Well known political science scholar and academic, Professor Kenneth Good recently visited the Department of Political and International Studies at Rhodes, to present a paper on ‘participatory democracy’.

The paper entitled: Athenian Participator Democracy: 508-322 BCE: Empowering the people and controlling elites. Professor Good insisted that his paper was not ‘academic’ but ‘scholarly’.

Addressing the audience, he said democracy was not a gift from a ‘benevolent elite’ then, but rather ‘grew from the ‘collective decision’ of ‘ordinary men’ who had began to conceive of themselves as ‘potential citizens,’ ‘responsible for one another’s welfare,’ rather than as ‘exploited subjects of landlords or great man.’

Participatory or participation democracy, which is a form of governance where everyone is involved in directly making political decisions, is believed to have worked in Australia some centuries ago. Athenian participatory democracy, said Prof Good was built on the belief that all citizens, regardless of material wealth or academic achievement, were equally capable when it came to politics.

This meant that every citizen had a role to play in how things were going to pan out around them, and not any particular person based on what they had was going to represent them. This form of politics, or government was believed to have also been motivated by the idea that decision making by a large number of people (participants) was better and sounder a solution than those made by a selected few.

According to Prof Good’s paper, the assembly, or ecclesia as it was known, was the decision making body on the big issues such as war and peace; the making of treaties, declarations of war, assigning generals to specific campaigns and determining what forces should command, amongst other such decisions.
···
**Exercises**:
1. From the article on Professor Good's talk, reproduce word for word the stretch from "Participatory or participation" through "came to politics.".
2. Carry the article on Professor Good's talk about Athenian democracy forward from its last sentence.
The records come from a separate source.

**Records from a collection**:
···
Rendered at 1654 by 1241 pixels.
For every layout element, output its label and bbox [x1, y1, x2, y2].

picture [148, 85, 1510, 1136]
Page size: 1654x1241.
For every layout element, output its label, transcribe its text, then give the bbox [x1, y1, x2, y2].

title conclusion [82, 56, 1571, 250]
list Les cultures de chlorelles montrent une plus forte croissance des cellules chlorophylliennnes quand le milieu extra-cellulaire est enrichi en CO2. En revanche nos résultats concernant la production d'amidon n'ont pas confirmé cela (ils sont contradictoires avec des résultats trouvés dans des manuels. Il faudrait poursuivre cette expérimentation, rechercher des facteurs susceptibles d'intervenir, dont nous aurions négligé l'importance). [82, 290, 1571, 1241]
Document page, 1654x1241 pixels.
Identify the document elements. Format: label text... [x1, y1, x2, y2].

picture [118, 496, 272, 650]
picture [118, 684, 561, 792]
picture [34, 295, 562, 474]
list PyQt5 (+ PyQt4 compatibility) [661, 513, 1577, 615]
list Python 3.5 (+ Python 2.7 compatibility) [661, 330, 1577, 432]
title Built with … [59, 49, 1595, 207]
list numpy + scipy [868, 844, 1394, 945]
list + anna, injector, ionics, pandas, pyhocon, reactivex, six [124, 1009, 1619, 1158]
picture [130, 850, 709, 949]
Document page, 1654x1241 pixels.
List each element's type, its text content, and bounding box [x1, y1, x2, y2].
···
**Task responses**:
1.
Participatory or participation democracy, which is a form of governance where everyone is involved in directly making political decisions, is believed to have worked in Australia some centuries ago. Athenian participatory democracy, said Prof Good was built on the belief that all citizens, regardless of material wealth or academic achievement, were equally capable when it came to politics.

2.
Some people asked if the elites were irrelevant completely from this form of governance. According to Prof Good the elites and those with education were not left outside as the ‘democracy sought to utilise their skills and experience in specific areas, while controlling their powers and restricting their ‘oligorchical’ tendencies.’

In this form of governance political institutions were designed to bring together different groups of citizens in multi-layered arenas and institutions. This political system also meant that one citizen could only be allowed to serve on the Council for only two annual terms, and there was no two consecutive terms. In order to give as many citizens as possible an opportunity for political office, they utilised a rotational system.

He added that this prevented the Council from acquiring a ‘strong and possibly elitist institutional identity. It remained the ‘servant to the Assembly’ which could vote a bill drafted by the Council, change it in debate, send it back with instructions for re-drafting or replace it with an entirely new bill.’

Professor Good is a Professor in Global studies at RMIT University, Melbourne, Australia.